Hürriyet-i Ebediye anıtı, demokrasi tarihimizin ilk büyük gerici ayaklanması olan 31 Mart (13 Nisan 1909) ayaklanması sırasında katledilen şehitlerimiz anısına dikilmiştir. II. Meşrutiyet’in ilanından sonra Meclis, 1876 Anayasasının 35. maddesinin kaldırılması çabalarına girişti. Bu madde ile Padişah Meclisi fesih yetkisine sahipti. Derviş Vahdeti önderliğindeki gericiler 13 Nisan 1909 günü ayaklanarak Ayasofya’daki Meclis-i Mebusan önüne gelerek “şeriat isteriz” diye bağırmaya başladılar. Bu sırada Adliye Nazırı Nazım Paşa ile Lazkiye Mebusu Emir Aslan Bey linç edilerek öldürüldü. Daha sonra alaylı subaylara saldırılar başladı.
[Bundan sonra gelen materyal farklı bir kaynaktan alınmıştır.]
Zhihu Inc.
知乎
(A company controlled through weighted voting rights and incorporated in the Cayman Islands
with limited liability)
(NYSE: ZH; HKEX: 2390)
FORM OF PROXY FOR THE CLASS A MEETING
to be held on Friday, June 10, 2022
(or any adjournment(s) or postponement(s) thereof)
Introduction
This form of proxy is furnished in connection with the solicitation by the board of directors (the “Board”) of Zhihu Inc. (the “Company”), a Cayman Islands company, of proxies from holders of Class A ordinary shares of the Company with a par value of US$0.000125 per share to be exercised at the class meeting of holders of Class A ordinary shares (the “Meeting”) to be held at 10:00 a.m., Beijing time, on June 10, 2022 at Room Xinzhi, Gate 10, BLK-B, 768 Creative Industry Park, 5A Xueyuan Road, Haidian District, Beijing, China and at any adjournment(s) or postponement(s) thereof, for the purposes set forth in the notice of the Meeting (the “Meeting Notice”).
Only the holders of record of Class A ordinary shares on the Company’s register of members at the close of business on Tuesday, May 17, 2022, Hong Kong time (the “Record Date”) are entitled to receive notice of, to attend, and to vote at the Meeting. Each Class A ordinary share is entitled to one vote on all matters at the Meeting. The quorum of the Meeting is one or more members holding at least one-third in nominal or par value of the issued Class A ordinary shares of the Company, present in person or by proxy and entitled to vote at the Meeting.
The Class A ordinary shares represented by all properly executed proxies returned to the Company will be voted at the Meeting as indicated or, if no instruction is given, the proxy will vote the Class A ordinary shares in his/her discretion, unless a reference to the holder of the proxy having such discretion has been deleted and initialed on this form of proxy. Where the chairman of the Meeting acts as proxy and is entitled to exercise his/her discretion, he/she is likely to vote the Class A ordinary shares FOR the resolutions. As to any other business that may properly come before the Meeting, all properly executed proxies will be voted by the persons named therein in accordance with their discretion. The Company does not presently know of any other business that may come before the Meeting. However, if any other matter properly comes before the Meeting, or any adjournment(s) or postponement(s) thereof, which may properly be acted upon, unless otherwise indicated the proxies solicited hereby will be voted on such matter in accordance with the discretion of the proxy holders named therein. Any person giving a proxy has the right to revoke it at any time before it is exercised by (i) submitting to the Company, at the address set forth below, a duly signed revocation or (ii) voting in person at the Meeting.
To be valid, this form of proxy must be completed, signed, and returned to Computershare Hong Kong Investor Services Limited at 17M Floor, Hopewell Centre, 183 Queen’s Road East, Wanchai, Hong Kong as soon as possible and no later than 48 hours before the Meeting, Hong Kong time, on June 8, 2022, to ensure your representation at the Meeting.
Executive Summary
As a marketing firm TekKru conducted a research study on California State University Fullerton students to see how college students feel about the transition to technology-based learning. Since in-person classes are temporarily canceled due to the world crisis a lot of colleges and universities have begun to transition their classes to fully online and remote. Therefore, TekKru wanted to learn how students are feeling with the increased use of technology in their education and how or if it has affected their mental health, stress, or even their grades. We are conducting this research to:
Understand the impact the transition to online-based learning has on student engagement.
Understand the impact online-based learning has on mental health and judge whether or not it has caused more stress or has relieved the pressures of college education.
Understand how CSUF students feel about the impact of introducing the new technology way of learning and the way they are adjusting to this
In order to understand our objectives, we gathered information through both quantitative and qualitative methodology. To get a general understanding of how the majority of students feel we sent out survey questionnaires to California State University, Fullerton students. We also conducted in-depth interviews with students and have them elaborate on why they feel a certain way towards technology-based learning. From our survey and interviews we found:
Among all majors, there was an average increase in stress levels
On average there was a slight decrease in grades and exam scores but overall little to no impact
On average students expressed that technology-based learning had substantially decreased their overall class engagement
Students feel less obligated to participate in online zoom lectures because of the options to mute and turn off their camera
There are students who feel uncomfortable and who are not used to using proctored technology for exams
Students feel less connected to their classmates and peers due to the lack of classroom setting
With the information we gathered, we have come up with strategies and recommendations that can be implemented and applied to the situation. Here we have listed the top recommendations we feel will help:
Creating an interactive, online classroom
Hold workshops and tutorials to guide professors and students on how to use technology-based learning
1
Bu olaylar üzerine Selanik’teki 3. Ordu, Hareket Ordusu adı altında İstanbul’a doğru yola çıktı. Hareket Ordusu içinde daha sonra Kurtuluş Savaşının önderleri olacak Mustafa Kemal ve genç subaylarla birlikte çok sayıda sivil de vardı. 24 Nisan günü İstanbul’da büyük çatışmalar yaşandı. Üçü subay olmak üzere 71 asker şehit oldu. Bu şehitlerimizin cenazeleri 26 Nisan günü büyük bir törenle toprağa verildi. Daha sonra bu şehitlerin anısı için bir yarışma yapılarak anıt dikilmesi kararı alındı. 1908 Devriminin 3. yılı olan 23 Temmuz 1911’de büyük bir törenle anıt açıldı. Anıtta şehitlerin adları kazılı idi. Zaman içinde bu şehitliğe başka demokrasi şehitleri de defnedildi. Genç subaylar her gerici olaydan sonra tepkilerini bu şehitlikte dile getirdiler.
Bu şehitlikte yatan öbür demokrasi kurbanları şunlardı: 31 Mart ayaklanmasını bastıran Hareket Ordusu’nun komutanı ve 11 Haziran 1913 günü katledilen Sadrazam Mahmut Şevket Paşa ile koruması Kazım ağa ve yaveri İbrahim. 15 Mart 1921’de Berlin’de Ermeni komitacı tarafından şehit edilen Sadrazam Talat Paşa. 4 Ağustos 1922 günü Asya steplerinde ölen eski Harbiye Nazırı Enver Paşa . 1908 devrimi sırasında dağa çıkan ve Cumhuriyetin ilanından sonra Çanakkale Milletvekilliği yapan Mülazım Atıf Kamçıl. Yine II. Meşrutiyet öncesi dağa çıkıp daha sonra Eskişehir Milletvekili olan Eyüp Sabri Akgöl. İttihat Terakki’nin kuruluşuna önderlik eden ve üç dönem Osmanlı Mebusan Meclisinde bulunduktan sonra 1935-1950 arasında Burdur ve Sivas Milletvekili Mithat Şükrü Bleda…
II. Meşrutiyet, bütün tartışmalara rağmen demokrasi tarihimizde büyük atılımlar yapmış önemli bir devrimdir. Bu nedenle bütün unutturma çabalarına karşı devrimcilerin görevi bu büyük devrime sahip çıkmaktır.